-- SELECTED EXCERPT --
No risk from the airlines perspective, they don't have to fly an unprofitable flight.

Did you pay money for specific time of travel? Haha jokes on you

Did you have your flight canceled with a full refund at the last minute, and then needed to buy a flight of a much higher price to get to your destination on time? Sucks to be you

But you know this is fair, as long as customers are allowed to get full refunds for flights they don't fly. I didn't feel like flying today it wasn't convenient, since I wasn't on the airplane I get a full refund right? That's only fair

if they didn't charge specific amounts for certain specific flights, charge for seat selection on said flights and give you an itinerary with a flight number, seat number, departure date and time maybe they would have a leg to stand on.

perhaps all flights should cost the same, seeing as apparently they aren't charging for flights....

Most importantly, they don't let you substitute a different passenger. If you get sick and can't make your flight, but your friend wants to go instead, you have to let your ticket go unused and your friend has to buy a (now much more expensive) last minute ticket.

I mean this is perfectly reasonable, its why you can turn up at the airport 3 days late and get the next available flight to your destination, right?

5 more...

I don't understand how many business practices by airlines don't result in criminal charges. Selling so many tickets that you know you will occasionally fail to fulfill your contract should be fraud. Jail time for leadership and full reimbursement of all damages (e.g. private air taxi to still make to to the destination on time) would quicky make the airlines competent at finding voluntary agreements that make everyone happy.

Likewise, deciding that a flight isn't profitable and cancelling it - WTF. That's called making a bad business decision, you eat the cost. You don't just decide "eh, let's just not" and leave people stranded because it's cheaper.

It wasn't clear in the article - how much notice did the customers get?

The article specifically says (in some cases) less than 48 hours.

Right in the middle where it says "media release with examples.

Ah, in the link to the other article it gives an example of so eone who was informed 2 days before the flight (4 after it was cancelled)

...I still can't see it? I see references for being on sale for 48 hours after cancellation, and not notifying customers for 48 days.

You clicked on where it says it gives several examples and can't find the list of flights?

They even have the flight numbers.

They must think we're idiots, pretending there's any kind of uncertainty about the status of a flight they'd already cancelled.

(Records from a collection)

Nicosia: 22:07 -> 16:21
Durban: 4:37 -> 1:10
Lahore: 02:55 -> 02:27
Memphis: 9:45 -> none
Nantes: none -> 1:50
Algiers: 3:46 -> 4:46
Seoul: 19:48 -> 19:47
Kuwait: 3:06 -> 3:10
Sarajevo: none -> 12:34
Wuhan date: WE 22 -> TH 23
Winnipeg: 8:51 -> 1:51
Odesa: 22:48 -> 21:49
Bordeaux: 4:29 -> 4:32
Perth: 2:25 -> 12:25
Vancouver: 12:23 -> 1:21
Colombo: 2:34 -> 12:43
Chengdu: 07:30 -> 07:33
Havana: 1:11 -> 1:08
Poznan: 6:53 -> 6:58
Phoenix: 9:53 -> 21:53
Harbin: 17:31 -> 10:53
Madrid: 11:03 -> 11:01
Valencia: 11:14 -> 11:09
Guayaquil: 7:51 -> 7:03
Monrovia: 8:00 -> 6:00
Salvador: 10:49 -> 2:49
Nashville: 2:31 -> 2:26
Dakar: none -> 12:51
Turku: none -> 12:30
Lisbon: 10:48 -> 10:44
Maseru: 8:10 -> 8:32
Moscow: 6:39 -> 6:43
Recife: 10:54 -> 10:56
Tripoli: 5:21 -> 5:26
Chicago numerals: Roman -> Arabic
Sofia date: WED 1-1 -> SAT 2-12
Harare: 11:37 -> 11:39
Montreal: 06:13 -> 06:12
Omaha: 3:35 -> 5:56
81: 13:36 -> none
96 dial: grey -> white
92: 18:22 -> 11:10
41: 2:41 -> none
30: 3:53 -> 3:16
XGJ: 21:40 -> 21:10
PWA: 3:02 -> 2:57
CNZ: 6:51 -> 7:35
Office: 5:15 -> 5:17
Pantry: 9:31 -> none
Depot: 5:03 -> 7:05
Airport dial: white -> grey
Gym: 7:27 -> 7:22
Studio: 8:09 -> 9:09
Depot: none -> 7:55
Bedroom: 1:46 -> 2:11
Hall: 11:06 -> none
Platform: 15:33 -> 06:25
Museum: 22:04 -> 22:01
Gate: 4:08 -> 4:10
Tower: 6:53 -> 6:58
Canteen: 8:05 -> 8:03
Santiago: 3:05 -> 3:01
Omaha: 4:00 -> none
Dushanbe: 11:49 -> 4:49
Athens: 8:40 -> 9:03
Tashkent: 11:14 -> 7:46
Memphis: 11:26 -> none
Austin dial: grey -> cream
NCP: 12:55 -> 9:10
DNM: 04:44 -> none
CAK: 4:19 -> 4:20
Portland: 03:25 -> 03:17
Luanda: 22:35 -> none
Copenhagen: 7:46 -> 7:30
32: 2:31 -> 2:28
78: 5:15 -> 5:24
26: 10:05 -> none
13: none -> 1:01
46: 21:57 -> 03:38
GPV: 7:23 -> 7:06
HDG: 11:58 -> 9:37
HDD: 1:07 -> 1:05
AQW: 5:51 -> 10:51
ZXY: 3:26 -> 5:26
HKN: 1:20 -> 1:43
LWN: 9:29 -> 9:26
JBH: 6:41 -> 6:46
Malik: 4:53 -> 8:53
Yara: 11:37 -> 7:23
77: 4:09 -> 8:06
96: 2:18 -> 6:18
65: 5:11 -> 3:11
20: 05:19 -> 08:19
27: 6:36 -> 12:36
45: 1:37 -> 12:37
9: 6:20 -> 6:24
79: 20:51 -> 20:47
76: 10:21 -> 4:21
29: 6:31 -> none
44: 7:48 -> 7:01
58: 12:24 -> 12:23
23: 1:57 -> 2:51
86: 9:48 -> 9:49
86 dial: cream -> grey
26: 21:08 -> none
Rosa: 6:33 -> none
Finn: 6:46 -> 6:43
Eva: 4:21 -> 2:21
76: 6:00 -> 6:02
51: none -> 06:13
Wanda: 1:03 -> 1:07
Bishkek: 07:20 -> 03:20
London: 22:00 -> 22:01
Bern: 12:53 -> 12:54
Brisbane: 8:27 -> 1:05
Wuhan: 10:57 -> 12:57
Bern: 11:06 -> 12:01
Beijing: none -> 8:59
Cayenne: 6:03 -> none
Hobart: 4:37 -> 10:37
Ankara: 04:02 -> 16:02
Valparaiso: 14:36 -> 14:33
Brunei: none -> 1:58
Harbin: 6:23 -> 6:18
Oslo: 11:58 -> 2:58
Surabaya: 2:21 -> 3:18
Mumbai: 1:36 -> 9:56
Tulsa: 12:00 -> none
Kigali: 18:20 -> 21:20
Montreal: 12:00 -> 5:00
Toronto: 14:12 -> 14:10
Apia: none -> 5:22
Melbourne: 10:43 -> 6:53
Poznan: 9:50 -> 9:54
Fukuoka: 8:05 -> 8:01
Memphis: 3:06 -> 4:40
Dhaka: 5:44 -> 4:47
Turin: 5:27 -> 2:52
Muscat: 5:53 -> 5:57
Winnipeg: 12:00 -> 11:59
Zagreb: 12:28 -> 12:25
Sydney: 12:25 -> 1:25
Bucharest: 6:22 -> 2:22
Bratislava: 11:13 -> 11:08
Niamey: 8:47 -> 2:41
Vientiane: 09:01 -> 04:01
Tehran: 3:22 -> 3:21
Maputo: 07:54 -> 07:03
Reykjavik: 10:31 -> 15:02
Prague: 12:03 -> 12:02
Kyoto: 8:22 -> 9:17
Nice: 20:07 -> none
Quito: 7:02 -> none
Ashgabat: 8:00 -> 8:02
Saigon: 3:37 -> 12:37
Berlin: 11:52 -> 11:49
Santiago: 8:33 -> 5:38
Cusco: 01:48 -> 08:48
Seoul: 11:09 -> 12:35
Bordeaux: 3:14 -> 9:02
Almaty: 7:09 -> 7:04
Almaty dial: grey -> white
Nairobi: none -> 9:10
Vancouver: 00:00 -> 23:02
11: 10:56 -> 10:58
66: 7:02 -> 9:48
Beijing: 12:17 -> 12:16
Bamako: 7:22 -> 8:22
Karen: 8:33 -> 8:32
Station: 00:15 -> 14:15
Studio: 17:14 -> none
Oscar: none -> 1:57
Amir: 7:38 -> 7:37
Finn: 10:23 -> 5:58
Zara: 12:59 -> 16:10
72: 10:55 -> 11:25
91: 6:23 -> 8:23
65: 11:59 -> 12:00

-- WHAT THIS EXERCISE ASKS --
1. Answer these about the comment thread, one per line:
(a) If a passenger gets sick and a friend wants to take the flight instead, what does the friend have to do?
(b) According to one commenter, how much notice does the article say customers got in some cases?
(c) What does one commenter say they even have?
2. Set down the passage of the comment thread from "The article specifically" up to and including "for 48 days.", word for word.
Rely only on the comment thread when answering.

-- TASK ANSWERS --
1.
(a) The friend has to buy a (now much more expensive) last minute ticket.
(b) Less than 48 hours.
(c) The flight numbers.

2.
The article specifically says (in some cases) less than 48 hours.

Right in the middle where it says "media release with examples.

Ah, in the link to the other article it gives an example of so eone who was informed 2 days before the flight (4 after it was cancelled)

...I still can't see it? I see references for being on sale for 48 hours after cancellation, and not notifying customers for 48 days.